[Dataset entries]
%%

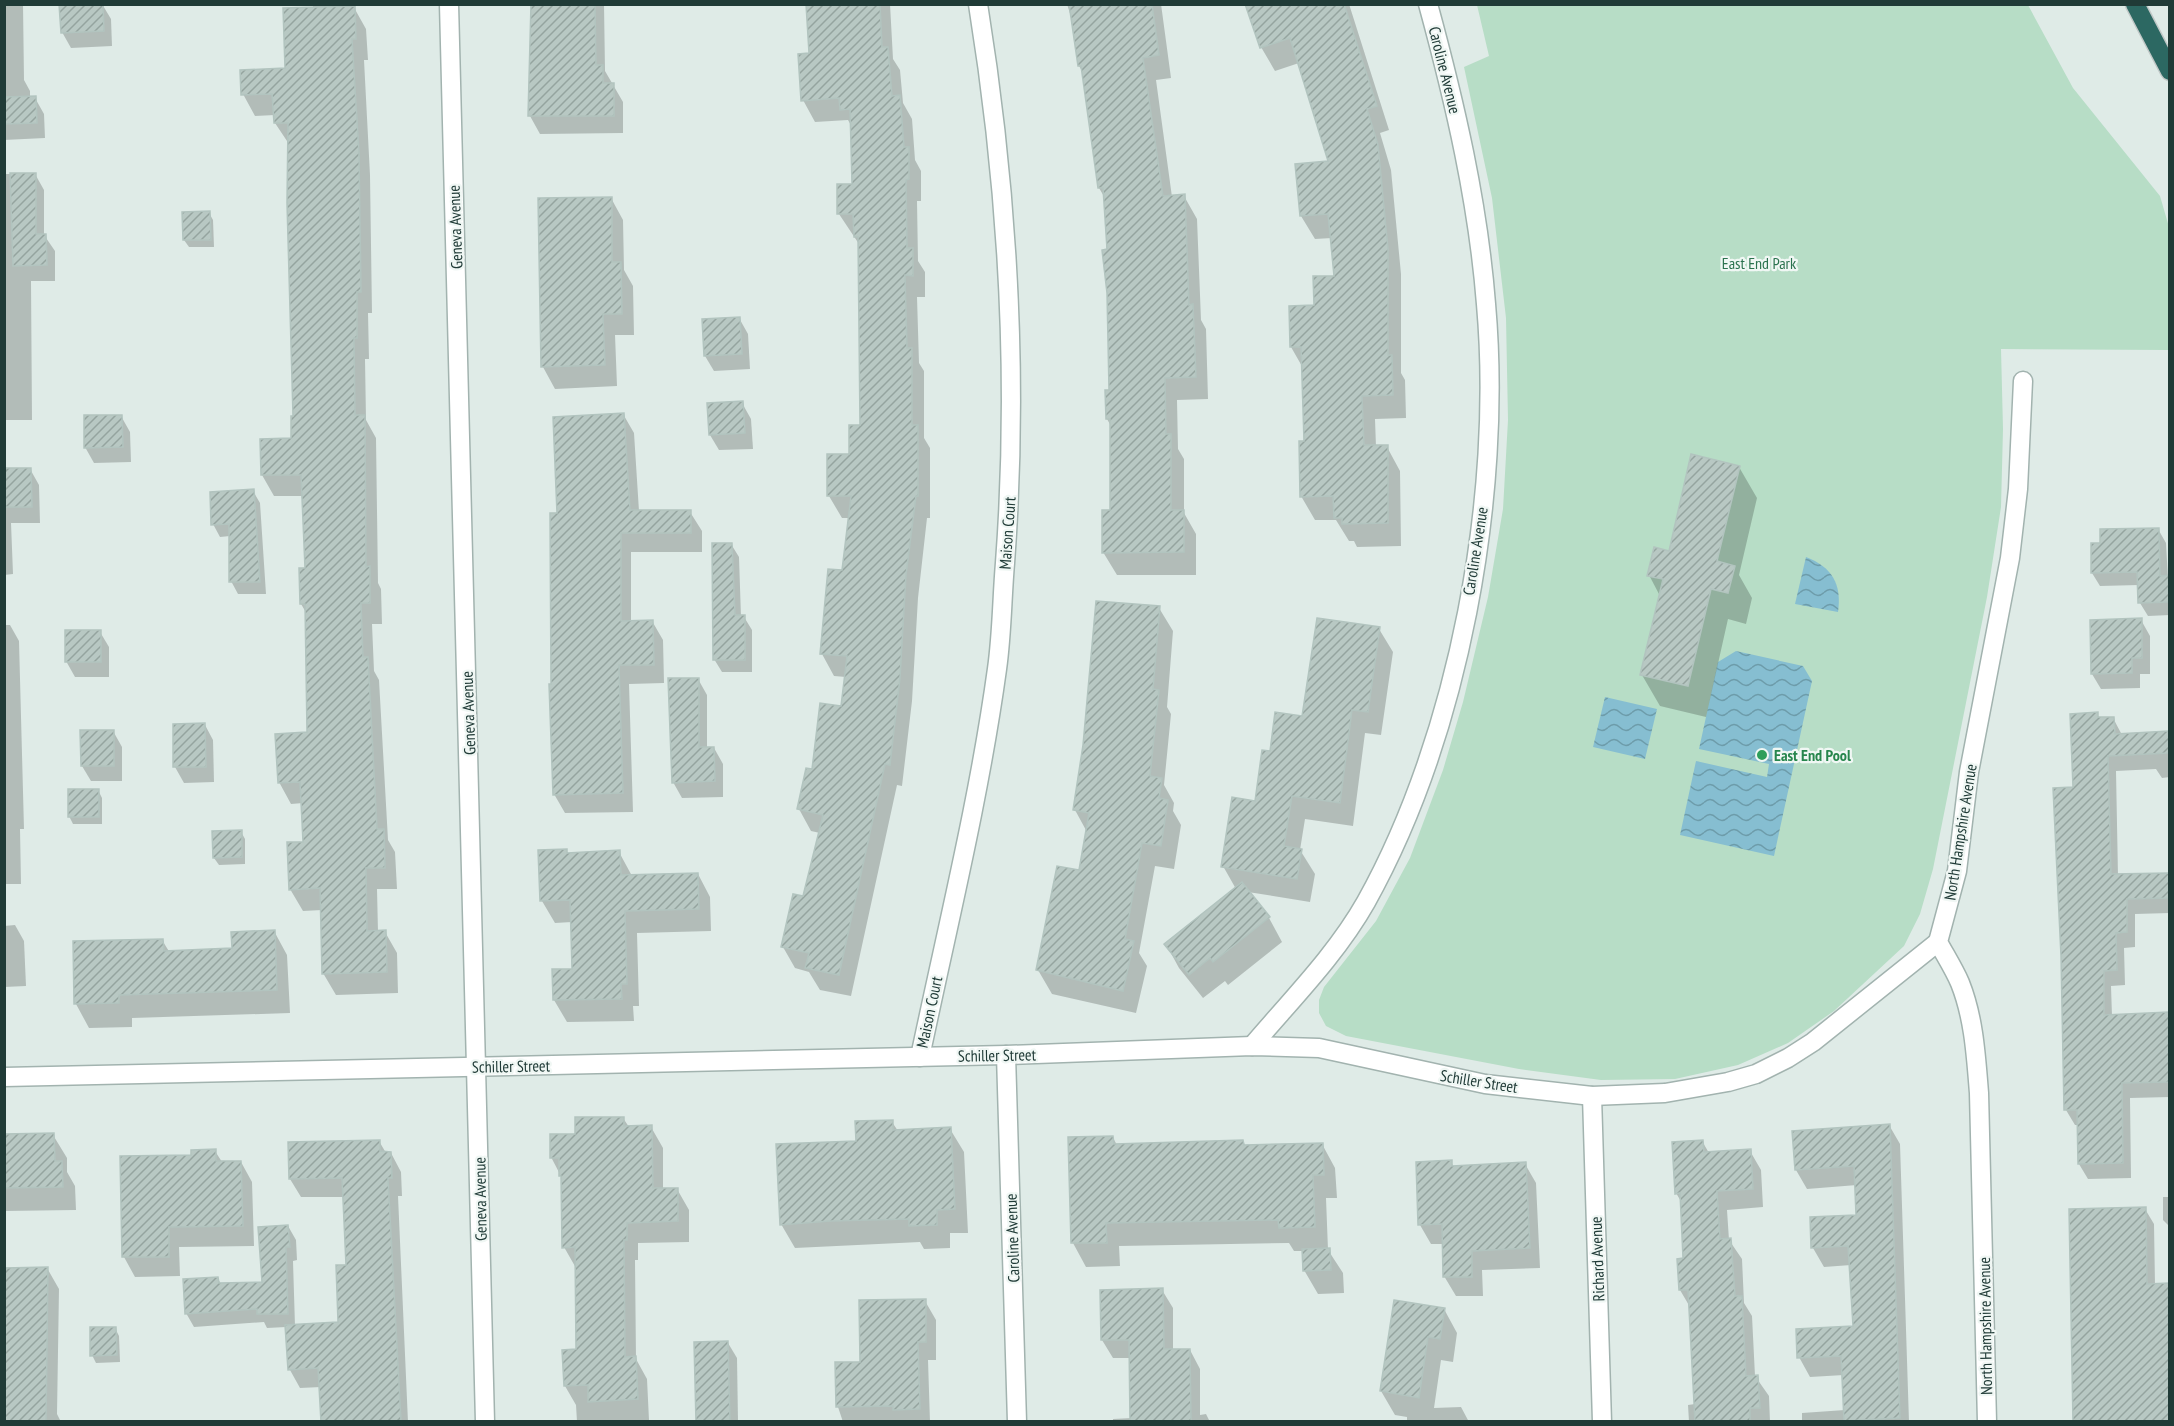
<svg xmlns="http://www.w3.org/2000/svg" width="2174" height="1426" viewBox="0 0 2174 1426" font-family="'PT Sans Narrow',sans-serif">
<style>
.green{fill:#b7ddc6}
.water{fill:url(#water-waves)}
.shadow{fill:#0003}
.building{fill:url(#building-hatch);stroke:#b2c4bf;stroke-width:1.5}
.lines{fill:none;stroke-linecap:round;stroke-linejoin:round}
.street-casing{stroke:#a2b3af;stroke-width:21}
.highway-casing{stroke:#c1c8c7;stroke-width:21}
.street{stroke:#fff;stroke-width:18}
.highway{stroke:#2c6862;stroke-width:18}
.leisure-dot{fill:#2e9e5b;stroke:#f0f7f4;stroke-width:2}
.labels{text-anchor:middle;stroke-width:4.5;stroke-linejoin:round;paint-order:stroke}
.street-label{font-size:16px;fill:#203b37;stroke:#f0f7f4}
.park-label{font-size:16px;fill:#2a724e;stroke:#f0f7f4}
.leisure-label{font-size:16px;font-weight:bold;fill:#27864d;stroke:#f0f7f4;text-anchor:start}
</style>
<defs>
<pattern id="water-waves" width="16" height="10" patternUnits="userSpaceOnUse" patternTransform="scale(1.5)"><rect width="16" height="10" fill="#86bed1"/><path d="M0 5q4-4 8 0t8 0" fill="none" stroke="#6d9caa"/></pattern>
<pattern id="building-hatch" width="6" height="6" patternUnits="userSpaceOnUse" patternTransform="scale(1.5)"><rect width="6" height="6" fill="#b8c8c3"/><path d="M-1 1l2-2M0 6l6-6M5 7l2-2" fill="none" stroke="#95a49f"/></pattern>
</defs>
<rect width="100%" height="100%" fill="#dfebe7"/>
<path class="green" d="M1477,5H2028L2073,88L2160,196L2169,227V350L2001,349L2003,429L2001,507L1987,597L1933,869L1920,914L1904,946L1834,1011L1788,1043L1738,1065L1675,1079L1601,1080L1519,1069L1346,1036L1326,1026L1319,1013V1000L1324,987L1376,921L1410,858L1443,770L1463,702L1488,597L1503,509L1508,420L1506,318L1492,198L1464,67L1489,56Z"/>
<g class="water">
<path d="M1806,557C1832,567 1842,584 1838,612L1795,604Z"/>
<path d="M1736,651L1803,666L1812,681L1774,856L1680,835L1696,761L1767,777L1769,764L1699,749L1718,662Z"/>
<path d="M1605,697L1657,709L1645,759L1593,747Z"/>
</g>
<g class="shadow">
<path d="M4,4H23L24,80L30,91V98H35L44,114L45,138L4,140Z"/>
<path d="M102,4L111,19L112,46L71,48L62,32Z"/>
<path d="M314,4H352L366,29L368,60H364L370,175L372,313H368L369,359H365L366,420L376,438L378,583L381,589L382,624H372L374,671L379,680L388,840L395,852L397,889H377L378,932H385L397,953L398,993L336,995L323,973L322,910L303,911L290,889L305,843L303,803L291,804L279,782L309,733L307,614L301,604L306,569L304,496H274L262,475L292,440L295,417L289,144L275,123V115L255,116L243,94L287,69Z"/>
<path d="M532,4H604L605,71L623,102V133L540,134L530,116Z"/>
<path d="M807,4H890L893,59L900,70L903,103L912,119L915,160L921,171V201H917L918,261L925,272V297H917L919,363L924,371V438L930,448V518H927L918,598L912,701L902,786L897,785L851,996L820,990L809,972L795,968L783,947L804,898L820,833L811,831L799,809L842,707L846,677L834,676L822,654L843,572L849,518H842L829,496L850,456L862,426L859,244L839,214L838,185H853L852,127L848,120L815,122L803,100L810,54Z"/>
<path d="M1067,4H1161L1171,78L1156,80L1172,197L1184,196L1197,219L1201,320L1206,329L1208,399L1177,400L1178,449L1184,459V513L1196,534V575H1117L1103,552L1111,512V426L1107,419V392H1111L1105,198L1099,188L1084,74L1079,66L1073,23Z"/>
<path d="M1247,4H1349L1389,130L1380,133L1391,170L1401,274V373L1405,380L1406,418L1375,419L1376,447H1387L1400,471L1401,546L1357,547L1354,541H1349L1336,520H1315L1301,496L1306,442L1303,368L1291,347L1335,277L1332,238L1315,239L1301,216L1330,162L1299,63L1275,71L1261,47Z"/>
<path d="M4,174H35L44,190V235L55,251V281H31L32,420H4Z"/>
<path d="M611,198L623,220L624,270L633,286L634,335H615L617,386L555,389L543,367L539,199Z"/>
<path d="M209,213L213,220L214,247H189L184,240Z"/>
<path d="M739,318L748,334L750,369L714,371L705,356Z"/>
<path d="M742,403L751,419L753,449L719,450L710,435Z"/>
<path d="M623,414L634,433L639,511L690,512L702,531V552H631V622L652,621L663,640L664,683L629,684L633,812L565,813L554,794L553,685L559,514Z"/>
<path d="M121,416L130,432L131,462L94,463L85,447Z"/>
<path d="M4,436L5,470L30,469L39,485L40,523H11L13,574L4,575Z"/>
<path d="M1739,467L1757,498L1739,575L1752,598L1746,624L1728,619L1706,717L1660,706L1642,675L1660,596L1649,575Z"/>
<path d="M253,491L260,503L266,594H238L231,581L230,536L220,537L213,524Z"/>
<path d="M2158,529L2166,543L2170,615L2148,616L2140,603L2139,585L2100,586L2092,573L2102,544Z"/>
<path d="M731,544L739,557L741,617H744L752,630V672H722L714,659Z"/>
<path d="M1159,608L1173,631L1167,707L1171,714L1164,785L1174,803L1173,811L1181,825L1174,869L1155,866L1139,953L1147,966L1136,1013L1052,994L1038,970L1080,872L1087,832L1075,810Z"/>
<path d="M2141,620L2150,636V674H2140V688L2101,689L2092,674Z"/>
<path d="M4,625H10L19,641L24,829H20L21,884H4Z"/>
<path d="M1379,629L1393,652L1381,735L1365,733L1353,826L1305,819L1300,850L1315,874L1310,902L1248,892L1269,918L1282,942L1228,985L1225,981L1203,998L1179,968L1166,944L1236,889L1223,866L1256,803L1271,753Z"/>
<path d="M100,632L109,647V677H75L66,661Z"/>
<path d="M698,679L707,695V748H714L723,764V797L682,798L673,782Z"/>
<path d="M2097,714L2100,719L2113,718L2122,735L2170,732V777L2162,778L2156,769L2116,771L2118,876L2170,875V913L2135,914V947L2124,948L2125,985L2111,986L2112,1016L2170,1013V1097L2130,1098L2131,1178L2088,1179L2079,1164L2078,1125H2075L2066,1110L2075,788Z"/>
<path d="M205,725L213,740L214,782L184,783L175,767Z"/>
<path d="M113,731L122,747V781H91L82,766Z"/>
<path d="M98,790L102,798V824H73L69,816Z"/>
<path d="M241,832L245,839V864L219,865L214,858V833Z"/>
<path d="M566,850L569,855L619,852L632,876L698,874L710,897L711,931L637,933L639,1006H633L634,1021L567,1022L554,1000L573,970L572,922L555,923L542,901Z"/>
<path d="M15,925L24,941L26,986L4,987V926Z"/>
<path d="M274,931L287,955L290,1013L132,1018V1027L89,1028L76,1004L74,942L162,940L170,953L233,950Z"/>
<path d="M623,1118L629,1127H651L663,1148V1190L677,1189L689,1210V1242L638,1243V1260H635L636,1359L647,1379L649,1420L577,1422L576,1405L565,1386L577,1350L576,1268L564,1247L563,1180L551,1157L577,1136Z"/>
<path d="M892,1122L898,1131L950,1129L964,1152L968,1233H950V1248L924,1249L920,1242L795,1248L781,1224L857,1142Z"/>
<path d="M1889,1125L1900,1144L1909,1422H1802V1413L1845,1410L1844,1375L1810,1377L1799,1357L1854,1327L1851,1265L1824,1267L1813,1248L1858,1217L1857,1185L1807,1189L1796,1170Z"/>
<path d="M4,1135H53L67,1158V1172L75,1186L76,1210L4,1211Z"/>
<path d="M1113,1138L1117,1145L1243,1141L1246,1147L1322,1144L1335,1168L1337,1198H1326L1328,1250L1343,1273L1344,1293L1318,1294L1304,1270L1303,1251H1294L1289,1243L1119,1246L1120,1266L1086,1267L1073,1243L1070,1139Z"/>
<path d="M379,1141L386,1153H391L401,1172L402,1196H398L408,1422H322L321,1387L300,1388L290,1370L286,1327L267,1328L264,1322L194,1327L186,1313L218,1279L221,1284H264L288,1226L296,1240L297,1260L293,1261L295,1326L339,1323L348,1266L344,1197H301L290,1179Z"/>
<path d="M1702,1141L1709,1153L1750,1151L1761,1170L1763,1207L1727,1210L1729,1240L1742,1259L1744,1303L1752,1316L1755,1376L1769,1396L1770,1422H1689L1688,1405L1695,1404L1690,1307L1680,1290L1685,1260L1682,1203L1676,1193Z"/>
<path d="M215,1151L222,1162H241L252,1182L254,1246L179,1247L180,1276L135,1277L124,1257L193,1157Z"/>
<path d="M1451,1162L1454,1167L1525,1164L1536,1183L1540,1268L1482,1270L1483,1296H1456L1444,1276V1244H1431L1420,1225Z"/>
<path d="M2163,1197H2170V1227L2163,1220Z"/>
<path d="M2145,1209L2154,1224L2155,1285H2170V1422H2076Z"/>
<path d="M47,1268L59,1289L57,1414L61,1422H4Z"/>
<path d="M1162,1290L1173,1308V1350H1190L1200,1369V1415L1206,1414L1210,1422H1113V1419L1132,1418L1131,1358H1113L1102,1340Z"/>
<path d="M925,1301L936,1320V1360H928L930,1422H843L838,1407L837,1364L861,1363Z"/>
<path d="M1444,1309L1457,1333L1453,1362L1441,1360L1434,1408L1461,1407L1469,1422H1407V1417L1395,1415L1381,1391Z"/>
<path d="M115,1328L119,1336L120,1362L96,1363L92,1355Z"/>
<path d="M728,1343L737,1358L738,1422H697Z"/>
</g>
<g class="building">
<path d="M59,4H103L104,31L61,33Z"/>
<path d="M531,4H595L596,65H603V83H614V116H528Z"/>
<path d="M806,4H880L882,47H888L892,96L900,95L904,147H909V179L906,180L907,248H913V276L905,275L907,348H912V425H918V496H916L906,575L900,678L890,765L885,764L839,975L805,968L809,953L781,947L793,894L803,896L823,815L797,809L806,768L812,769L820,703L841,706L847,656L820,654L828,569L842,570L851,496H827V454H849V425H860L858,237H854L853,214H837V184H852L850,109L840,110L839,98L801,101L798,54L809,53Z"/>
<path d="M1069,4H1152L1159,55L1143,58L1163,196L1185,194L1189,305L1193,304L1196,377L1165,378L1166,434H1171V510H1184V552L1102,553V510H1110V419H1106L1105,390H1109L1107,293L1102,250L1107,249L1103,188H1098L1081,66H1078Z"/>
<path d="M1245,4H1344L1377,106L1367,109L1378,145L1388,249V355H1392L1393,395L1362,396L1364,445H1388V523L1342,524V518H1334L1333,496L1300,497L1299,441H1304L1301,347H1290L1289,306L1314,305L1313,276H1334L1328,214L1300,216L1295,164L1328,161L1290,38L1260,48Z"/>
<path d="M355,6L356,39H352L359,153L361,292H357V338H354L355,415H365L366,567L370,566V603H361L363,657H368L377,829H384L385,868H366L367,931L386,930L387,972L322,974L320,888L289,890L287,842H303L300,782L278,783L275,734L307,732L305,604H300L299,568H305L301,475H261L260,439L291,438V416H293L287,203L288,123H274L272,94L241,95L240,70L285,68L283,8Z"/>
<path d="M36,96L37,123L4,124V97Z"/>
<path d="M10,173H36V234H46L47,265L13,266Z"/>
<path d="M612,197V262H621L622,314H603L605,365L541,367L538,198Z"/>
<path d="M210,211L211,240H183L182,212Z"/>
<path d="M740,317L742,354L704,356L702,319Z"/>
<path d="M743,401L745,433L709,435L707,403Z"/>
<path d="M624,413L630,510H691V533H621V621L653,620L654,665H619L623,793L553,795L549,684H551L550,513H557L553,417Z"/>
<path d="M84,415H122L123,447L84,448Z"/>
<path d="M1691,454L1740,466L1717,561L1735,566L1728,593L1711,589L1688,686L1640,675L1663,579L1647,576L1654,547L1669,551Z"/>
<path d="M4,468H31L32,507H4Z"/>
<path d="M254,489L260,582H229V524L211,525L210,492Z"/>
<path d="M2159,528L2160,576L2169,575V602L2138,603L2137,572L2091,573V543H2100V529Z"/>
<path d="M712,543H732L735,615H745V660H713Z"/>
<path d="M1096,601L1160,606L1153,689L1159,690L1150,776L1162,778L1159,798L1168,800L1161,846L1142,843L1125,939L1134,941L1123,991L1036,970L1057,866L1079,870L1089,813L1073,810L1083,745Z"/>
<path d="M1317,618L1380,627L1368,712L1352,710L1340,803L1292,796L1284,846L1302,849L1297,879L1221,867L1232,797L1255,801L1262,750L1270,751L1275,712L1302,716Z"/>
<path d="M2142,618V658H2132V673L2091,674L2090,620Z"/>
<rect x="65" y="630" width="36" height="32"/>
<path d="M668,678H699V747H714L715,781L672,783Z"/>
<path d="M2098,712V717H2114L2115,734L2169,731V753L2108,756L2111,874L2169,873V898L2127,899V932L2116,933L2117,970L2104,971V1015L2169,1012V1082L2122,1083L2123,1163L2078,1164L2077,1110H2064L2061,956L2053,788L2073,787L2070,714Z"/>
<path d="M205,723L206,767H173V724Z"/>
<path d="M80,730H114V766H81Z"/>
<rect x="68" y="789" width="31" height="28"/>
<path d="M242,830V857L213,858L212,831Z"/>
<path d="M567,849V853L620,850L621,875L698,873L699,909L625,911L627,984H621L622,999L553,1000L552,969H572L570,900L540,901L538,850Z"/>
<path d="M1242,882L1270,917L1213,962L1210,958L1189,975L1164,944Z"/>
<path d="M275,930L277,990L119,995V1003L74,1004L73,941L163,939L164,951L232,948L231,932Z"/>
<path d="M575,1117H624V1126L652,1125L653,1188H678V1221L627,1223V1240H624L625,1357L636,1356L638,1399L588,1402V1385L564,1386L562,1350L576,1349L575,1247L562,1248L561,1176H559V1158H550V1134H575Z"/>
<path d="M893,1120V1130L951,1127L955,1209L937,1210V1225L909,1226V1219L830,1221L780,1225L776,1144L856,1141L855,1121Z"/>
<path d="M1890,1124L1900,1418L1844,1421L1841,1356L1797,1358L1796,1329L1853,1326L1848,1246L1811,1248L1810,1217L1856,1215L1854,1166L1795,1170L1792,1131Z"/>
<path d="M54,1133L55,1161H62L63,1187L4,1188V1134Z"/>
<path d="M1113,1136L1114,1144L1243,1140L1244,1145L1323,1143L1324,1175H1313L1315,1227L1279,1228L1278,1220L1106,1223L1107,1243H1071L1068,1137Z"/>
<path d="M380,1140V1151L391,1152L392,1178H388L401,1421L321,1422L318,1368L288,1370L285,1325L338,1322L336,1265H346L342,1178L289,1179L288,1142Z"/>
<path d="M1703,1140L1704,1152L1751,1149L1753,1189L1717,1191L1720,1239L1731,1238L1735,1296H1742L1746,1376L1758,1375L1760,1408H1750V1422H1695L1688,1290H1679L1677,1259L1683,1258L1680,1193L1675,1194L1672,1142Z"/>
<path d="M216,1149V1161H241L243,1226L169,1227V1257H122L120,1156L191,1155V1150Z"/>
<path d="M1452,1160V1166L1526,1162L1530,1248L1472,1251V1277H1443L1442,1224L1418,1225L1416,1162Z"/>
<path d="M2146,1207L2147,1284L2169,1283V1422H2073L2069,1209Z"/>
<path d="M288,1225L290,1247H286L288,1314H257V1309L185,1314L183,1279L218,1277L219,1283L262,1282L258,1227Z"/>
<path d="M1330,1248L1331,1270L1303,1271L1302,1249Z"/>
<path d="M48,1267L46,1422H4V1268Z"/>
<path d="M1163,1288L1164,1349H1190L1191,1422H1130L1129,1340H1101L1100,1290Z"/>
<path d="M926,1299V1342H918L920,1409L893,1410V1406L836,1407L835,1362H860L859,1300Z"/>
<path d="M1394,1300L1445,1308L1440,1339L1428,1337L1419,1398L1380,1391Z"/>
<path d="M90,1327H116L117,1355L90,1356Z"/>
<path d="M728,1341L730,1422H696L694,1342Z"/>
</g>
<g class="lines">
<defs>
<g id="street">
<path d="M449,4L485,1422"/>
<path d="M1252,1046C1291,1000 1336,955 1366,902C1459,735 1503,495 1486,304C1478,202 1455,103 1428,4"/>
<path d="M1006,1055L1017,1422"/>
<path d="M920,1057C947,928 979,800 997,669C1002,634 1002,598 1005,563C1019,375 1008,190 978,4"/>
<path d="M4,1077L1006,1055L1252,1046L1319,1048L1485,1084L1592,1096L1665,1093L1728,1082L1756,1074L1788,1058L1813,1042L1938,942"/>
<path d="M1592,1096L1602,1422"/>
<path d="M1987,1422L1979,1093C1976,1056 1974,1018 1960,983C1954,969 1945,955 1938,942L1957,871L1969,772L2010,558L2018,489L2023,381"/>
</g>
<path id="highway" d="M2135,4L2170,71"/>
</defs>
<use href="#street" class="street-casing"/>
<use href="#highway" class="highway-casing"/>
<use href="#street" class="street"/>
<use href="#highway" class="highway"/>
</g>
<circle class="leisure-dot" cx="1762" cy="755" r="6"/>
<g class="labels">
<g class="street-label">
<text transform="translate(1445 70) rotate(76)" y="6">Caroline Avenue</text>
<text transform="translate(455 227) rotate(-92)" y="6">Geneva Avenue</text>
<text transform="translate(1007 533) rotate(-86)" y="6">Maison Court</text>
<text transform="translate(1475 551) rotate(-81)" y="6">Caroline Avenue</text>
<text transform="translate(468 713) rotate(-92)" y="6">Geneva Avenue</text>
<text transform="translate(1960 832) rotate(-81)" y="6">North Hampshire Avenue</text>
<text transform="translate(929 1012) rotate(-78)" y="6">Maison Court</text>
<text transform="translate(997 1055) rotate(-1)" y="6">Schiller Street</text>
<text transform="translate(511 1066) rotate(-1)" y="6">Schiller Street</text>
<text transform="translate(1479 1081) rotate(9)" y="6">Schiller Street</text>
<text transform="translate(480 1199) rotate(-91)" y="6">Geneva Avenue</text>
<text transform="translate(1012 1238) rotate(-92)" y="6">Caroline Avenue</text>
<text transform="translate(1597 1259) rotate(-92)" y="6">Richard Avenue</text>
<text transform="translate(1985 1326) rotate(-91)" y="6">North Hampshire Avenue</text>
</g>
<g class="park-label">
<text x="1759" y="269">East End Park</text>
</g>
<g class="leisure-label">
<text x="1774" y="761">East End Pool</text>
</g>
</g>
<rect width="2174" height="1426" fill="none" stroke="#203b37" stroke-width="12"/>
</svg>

%%

Exercise requirements: Give the number of lines in the data above that contain the word "casing", with no accompanying text.

Reply: 4